### [Your instructions]
When scanning the data, count every line with "other" in it, and report only the resulting number.

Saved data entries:

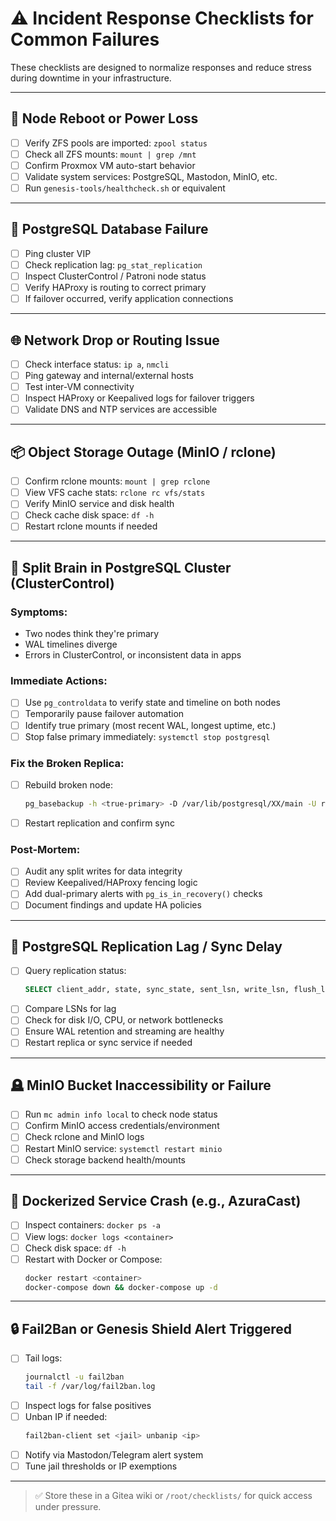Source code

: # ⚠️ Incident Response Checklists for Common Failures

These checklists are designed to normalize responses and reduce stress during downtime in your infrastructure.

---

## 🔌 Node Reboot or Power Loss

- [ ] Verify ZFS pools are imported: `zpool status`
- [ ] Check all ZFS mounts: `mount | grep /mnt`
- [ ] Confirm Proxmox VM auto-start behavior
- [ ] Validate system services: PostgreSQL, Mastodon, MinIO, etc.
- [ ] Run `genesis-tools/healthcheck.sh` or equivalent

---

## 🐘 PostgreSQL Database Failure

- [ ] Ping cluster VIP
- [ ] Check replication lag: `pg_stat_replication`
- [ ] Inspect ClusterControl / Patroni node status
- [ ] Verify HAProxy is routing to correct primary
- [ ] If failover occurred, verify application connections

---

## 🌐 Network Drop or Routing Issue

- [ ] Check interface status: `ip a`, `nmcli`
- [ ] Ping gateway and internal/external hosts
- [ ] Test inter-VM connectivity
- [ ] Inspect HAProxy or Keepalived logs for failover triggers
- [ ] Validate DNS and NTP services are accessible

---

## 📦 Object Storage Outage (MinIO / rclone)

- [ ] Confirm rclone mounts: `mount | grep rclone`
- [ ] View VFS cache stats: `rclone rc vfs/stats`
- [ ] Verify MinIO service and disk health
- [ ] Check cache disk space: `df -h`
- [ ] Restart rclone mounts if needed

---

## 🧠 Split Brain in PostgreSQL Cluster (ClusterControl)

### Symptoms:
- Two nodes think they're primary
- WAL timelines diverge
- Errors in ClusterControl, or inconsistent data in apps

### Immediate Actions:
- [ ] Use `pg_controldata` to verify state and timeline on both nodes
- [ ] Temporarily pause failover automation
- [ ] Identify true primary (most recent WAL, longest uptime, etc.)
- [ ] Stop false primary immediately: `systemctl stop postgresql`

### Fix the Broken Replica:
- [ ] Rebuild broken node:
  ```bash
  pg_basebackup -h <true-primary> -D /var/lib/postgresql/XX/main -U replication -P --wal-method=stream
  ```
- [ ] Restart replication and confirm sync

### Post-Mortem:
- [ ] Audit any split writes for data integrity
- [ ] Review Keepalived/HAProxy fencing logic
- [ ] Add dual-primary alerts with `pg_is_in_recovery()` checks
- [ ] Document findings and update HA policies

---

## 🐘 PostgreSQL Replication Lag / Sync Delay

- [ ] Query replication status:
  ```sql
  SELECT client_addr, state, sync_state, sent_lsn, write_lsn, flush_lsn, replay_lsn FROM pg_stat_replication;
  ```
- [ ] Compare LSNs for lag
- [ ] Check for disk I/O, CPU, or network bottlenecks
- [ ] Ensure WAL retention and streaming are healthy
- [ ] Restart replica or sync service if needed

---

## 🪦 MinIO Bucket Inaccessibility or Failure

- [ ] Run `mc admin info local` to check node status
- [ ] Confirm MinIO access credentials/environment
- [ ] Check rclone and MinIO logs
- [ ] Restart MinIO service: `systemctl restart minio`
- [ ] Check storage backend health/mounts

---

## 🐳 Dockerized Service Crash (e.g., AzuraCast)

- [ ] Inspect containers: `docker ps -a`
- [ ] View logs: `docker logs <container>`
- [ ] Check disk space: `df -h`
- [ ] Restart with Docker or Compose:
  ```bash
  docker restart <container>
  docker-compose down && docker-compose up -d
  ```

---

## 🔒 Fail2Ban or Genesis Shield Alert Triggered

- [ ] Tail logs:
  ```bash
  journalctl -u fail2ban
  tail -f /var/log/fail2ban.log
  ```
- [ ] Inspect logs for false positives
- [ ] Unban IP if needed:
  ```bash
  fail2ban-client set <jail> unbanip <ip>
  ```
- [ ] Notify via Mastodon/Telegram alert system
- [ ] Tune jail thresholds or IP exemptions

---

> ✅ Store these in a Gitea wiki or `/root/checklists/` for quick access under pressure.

--

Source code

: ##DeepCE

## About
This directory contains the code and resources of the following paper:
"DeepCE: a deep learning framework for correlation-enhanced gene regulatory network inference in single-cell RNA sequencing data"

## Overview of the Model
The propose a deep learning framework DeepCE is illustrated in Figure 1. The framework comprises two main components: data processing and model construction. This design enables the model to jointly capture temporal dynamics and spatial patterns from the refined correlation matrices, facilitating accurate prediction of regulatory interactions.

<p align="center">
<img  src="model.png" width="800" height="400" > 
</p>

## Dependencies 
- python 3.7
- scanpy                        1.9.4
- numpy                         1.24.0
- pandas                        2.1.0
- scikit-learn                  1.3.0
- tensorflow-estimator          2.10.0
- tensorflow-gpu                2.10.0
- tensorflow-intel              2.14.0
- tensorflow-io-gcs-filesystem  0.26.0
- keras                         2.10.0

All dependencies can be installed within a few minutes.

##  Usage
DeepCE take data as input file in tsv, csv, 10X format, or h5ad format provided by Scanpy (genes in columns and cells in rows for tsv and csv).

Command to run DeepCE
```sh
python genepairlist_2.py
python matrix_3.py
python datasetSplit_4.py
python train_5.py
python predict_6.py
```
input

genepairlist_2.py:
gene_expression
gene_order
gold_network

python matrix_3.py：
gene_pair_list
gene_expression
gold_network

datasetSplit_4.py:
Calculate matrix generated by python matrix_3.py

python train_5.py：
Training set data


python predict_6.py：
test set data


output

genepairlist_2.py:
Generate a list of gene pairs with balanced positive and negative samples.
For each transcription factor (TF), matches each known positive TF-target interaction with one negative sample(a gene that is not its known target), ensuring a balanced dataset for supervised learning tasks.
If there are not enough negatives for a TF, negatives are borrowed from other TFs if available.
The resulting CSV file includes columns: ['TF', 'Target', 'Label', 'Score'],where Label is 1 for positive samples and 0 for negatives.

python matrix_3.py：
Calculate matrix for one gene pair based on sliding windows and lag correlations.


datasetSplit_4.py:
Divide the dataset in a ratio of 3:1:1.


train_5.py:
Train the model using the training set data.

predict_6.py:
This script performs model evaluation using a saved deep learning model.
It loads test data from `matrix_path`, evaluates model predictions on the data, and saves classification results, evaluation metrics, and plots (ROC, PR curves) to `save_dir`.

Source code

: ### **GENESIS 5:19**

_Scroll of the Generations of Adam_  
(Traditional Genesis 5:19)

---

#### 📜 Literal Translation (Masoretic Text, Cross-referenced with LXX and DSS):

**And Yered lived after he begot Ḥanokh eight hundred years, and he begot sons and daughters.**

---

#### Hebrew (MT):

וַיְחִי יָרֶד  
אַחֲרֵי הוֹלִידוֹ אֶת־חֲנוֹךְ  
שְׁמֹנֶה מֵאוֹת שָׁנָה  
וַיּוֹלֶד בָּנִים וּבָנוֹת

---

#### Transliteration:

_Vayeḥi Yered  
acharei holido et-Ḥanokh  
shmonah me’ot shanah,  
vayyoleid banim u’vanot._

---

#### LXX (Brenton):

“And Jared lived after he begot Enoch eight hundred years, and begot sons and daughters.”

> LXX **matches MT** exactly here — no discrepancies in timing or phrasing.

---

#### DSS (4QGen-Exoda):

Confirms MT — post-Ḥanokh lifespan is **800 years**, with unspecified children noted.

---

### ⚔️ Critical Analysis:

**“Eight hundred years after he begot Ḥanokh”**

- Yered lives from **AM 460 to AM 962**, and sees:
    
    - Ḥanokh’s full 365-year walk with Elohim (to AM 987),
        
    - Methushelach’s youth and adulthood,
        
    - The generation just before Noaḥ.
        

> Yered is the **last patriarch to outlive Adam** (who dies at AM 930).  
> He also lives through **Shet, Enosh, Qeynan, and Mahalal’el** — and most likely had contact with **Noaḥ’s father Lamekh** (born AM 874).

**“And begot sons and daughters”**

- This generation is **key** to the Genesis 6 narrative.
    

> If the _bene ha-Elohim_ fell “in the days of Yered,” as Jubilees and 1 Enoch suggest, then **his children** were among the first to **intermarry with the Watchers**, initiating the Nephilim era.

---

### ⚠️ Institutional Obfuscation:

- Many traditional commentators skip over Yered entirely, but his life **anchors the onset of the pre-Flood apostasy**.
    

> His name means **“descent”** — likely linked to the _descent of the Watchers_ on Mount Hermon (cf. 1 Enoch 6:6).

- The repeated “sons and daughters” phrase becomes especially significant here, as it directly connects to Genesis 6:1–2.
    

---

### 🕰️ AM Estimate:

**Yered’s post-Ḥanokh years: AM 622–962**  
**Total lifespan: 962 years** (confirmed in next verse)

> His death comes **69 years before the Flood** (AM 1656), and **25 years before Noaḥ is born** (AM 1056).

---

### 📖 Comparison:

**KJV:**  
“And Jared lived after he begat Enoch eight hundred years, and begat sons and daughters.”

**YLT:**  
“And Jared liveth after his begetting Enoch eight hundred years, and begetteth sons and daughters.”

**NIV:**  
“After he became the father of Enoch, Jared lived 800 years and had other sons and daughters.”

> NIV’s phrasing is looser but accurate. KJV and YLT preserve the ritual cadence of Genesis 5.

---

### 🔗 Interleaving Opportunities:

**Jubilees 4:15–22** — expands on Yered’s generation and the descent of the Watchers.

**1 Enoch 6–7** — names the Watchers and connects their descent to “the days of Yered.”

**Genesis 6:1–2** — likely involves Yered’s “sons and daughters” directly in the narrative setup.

### [Solution to this task]
2